Mercredi j’arrive tranquille sachant que ça va encore jaser du sujet de la veille mais bien décidée à laisser couler. Je pénètre dans le service et je prends mes affaires dans mon casier. Dans la salle je trouve mon chef en train de faire en catimini, un assemblage de papiers et de scotch que de toute évidence il aurait préféré que je ne vois pas. Maudit suis-je d’arriver tôt le matin ! En passant je lis en rouge vif:

LE SILENCE EST REQUIS DANS CETTE ZONE’

Je lui dis: « Ca me fait rire ce que tu es en train de faire », ce à quoi il me répond, clairement énervé: « Moi ça ne me fait pas rire du tout ». Les mots sortent tout seul de tout mon cœur bien triste en vérité: « Ben moi ça me désole »… Je m’en vais de là pensant ‘lâche, lâche…’
Et puis, il vient du côté où je travaille et je me rends compte qu’il commence à en mettre partout. Partout et surtout il décroche le calendrier de nos anniversaires pour mettre son immonde message rouge à la place. Je vois rouge pour le coup, et de tout mon sang rouge mais froid je lui dis: « Ton papier ne restera pas jusqu’à la fin de la journée« . S’en suit un échange riche de « si » et de « non« . Je lui demande clairement sur quoi repose cette obligation de nous taire partout, en fait ?! La fameuse réunion d’hier où les médecins se sont entretenus à notre sujet, sans nous, bien entendu. Au final, ils ne sont que 4 médecins présents à cette réunion (sur plus d’une douzaine avec qui nous travaillons). L’un d’eux nous a défendu, face à un seul sur les 4 qui s’est plaint, en vérité. J’aime quand on déforme les choses… 😦 Rapidement, mon chef se trouve débordé par ce que je lui dis sur l’état du service: que nous avançons dans le vide, que l’on ne nous dit jamais rien sinon que des reproches, que nous sommes là tous les jours à trimer et travailler de la même façon, dans une routine désarmante alors que nous pourrions essayer de nouvelles choses, que les nouveaux arrivés sont déjà prêts à faire leurs valises, blasés…

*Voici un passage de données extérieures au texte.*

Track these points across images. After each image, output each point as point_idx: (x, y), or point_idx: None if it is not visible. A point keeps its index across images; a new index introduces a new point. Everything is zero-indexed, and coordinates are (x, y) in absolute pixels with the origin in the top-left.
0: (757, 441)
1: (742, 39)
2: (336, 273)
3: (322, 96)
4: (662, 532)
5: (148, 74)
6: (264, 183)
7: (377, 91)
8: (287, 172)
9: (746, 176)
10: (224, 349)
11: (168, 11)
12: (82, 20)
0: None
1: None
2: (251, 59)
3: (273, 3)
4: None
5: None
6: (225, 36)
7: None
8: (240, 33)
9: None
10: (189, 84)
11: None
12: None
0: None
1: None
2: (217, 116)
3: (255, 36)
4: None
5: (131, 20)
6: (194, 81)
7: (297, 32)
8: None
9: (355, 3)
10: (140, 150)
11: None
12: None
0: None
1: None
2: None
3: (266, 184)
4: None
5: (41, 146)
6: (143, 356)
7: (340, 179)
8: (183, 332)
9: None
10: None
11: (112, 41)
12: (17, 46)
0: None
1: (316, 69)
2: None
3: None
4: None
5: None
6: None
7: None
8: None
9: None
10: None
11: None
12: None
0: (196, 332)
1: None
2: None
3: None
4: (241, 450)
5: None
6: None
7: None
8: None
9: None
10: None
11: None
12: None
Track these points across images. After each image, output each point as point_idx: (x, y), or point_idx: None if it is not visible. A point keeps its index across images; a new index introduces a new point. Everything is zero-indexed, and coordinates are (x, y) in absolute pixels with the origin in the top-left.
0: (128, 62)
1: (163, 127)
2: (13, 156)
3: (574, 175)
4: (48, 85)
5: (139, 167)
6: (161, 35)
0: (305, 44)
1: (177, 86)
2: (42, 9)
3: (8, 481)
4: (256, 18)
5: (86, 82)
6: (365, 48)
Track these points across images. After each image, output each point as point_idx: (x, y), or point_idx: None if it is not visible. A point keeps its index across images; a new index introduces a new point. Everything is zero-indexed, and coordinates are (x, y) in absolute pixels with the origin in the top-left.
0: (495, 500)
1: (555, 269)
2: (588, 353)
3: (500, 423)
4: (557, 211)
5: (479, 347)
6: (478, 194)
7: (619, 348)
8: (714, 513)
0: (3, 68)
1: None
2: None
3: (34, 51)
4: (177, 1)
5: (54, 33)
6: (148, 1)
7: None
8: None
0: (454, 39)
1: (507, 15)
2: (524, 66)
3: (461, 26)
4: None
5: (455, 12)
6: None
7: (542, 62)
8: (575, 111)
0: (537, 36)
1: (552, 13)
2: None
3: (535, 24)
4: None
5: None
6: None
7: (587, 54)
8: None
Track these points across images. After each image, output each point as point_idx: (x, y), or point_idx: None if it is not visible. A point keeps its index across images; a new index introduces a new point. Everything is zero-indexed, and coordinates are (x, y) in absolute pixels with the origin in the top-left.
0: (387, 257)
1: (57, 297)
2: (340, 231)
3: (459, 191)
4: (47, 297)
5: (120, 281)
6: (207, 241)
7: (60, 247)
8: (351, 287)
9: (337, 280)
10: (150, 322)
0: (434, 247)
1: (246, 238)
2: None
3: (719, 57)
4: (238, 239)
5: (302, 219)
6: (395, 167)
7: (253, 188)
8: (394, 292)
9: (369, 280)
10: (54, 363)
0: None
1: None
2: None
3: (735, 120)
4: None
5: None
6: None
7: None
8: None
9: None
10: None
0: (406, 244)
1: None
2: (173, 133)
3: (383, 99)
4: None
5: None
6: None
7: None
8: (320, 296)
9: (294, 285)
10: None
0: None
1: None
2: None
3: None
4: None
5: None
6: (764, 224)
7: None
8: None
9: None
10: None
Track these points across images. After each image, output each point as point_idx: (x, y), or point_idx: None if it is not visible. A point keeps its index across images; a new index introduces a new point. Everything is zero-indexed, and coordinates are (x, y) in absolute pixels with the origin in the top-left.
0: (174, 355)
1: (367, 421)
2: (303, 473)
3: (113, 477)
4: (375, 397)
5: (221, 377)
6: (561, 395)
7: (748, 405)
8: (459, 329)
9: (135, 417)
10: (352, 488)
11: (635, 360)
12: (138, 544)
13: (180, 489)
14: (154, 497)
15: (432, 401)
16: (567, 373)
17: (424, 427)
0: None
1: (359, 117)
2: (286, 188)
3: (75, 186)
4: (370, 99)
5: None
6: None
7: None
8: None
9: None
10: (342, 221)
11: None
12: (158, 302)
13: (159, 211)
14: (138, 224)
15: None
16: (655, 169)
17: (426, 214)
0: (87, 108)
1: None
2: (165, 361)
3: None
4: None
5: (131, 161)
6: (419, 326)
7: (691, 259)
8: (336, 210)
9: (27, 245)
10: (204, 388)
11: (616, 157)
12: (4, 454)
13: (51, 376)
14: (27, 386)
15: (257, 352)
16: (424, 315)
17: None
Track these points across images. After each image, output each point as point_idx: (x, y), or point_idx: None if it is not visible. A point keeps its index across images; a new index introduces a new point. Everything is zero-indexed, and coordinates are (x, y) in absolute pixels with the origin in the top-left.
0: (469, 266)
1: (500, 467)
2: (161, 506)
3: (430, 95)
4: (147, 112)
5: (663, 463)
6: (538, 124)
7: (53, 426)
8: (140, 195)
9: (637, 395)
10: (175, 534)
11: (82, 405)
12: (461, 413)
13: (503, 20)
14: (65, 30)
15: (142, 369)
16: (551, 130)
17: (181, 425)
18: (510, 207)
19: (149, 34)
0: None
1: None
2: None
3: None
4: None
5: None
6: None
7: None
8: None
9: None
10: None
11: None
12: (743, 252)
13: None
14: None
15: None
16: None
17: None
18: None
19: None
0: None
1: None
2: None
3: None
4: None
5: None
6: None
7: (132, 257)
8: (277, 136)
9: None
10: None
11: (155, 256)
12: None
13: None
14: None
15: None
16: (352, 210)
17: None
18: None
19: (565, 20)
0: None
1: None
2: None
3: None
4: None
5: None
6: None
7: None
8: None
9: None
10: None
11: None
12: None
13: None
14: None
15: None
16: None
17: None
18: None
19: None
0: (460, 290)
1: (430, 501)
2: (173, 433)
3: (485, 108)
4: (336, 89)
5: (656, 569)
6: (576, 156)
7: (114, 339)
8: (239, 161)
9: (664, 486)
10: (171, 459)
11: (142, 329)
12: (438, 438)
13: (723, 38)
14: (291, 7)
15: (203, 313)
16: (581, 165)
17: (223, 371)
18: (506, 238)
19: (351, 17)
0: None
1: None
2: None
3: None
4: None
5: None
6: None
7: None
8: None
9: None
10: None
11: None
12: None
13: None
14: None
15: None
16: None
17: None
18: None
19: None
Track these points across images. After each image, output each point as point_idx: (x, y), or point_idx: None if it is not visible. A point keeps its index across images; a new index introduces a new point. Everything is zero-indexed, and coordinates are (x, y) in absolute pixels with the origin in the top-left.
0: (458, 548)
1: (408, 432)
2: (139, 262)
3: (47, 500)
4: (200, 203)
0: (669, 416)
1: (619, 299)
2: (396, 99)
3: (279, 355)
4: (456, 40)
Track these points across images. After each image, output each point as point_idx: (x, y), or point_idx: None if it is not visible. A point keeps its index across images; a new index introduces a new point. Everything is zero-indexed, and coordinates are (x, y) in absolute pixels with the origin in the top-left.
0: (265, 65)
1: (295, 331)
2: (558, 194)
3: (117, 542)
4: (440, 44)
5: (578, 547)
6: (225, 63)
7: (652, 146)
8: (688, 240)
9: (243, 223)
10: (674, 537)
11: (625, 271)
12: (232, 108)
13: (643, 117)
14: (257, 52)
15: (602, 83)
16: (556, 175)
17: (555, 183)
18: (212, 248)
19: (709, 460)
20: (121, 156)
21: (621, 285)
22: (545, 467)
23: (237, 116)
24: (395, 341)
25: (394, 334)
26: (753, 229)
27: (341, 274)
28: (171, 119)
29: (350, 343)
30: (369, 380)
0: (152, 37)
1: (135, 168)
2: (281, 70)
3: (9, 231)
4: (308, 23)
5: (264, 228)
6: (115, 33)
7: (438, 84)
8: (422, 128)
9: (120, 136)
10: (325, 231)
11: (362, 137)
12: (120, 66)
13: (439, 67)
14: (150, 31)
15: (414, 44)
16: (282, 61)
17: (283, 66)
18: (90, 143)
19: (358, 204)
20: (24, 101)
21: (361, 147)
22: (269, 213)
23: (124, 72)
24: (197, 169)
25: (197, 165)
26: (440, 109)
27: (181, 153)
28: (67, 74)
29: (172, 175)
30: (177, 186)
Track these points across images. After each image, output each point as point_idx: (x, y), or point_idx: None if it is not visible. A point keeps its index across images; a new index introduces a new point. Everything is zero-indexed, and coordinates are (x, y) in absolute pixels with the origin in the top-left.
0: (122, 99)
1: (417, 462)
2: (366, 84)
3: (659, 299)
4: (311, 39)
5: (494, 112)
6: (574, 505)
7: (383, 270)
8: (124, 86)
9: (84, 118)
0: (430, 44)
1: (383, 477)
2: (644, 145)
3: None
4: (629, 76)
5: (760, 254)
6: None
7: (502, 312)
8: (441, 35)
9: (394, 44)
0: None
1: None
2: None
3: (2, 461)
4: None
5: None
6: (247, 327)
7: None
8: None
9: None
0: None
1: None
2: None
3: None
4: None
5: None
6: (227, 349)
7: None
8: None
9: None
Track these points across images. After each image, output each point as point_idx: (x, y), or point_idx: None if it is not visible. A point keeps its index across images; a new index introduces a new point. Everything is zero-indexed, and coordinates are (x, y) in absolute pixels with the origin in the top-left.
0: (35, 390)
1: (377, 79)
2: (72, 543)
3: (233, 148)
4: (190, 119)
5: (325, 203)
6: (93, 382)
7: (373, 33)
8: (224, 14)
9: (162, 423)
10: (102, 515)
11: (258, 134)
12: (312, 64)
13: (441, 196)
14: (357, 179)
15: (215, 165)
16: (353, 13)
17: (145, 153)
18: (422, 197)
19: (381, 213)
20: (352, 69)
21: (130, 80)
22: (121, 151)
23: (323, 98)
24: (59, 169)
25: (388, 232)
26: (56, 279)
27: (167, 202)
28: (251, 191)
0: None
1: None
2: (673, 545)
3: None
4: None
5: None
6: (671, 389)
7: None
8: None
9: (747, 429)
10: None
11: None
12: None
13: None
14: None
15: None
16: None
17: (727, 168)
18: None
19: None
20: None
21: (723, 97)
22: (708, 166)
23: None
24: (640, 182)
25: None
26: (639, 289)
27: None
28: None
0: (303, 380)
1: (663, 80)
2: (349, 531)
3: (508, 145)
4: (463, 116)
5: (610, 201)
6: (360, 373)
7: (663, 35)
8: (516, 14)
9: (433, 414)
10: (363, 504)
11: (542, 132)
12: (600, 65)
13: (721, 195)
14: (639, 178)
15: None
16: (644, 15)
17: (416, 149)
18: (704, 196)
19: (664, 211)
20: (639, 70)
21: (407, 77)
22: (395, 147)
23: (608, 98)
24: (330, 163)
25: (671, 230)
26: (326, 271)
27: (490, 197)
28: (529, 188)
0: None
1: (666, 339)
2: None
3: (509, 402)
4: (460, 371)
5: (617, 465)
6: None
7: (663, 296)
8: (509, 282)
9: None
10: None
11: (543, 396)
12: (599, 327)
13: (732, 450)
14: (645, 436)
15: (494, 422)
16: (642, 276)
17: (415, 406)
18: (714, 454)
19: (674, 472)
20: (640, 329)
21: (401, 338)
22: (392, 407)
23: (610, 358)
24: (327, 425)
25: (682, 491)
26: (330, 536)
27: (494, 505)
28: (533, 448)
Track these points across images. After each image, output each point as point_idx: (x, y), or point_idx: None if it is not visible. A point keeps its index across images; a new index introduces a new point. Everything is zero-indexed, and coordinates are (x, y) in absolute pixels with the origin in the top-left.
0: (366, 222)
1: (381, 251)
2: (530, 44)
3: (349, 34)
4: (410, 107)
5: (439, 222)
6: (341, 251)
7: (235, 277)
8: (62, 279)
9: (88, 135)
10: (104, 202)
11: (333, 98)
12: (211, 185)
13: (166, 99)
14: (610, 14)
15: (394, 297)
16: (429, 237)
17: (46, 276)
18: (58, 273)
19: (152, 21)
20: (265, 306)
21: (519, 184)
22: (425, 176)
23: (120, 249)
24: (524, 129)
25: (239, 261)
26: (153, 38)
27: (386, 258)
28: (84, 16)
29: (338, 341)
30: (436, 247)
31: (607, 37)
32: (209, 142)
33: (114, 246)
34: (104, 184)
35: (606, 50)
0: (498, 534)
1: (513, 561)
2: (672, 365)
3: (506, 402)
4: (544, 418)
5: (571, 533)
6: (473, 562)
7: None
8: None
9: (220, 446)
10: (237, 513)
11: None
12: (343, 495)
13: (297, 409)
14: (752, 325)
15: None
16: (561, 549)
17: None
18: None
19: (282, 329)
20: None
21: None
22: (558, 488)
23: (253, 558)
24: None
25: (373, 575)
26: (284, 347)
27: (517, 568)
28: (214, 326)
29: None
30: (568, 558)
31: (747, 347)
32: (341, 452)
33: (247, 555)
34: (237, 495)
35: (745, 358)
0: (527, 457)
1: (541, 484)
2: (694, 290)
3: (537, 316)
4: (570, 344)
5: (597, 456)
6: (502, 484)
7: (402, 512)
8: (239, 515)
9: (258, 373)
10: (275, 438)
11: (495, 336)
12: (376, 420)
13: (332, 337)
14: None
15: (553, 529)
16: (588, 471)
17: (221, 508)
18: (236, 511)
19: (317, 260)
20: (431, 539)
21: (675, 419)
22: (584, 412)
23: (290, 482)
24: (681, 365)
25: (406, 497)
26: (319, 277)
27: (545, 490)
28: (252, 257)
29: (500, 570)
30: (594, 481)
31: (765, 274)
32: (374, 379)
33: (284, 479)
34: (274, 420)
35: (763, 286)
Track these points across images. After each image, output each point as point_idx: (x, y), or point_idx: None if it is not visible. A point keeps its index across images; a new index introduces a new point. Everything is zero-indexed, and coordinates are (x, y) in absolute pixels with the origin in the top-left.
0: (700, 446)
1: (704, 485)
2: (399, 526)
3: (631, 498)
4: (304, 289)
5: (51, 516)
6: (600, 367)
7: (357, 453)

Le-silenceOn ressemble à quoi ici ? Il me répond avec cette mimique de victime, épaules en arrière et mains en l’air: « Que veux tu que je fasse quand je suis acculé contre un mur par un médecin qui me dit que vous riez trop ? Je dois répondre et faire ce qui s’impose par rapport à ce qu’il me dit. En l’occurrence de vous demander de vous taire et de vous auto-censurer. Vous devez vraiment apprendre à vous auto-censurer !« . Nous « taire« , nous « auto-censurer« , entend-il seulement dans sa propre bouche ce qu’il dit !? De ma bouche sort alors: « Tu n’obtiendras jamais de moi le silence« . Je lâche. Je ressens alors cette colère révélée par ma tristesse, exprimée sans cris, mais désolée d’entendre ce que j’entends.

Je lâche… Je souffle…

Ce que j’ai dis a fait changer le terme de « silence » par le terme de « calme ». A présent « LE CALME EST REQUIS DANS CETTE ZONE ». Zones qui se sont multipliées et démultipliées. Il m’a semblé que: LE RESPECT EST REQUIS DANS CETTE ZONE aurait été plus juste car ce ‘médecin reproche’ nous manque souvent de respect au travail. J’ai défendu ma parole contre un silence qui souhaitait être imposé et j’ai déjà fait sauter une feuille. Et vous, vous a-t-on déjà demandé de vous taire ? Qu’est-ce que cela vous invite à penser si je vous dis que demain, vous devez vous taire au travail et juste faire ce qu’on vous dit de faire, sans rire bien sûr car ça serait trop bruyant et cela pourrait nuire au bon fonctionnement de votre service ? Nous existons dans notre parole, nous devons la défendre, nous connaissons mieux que personne notre travail et sa juste valeur. Nous savons aussi que travailler dans la bonne humeur apporte une meilleure qualité aux soins.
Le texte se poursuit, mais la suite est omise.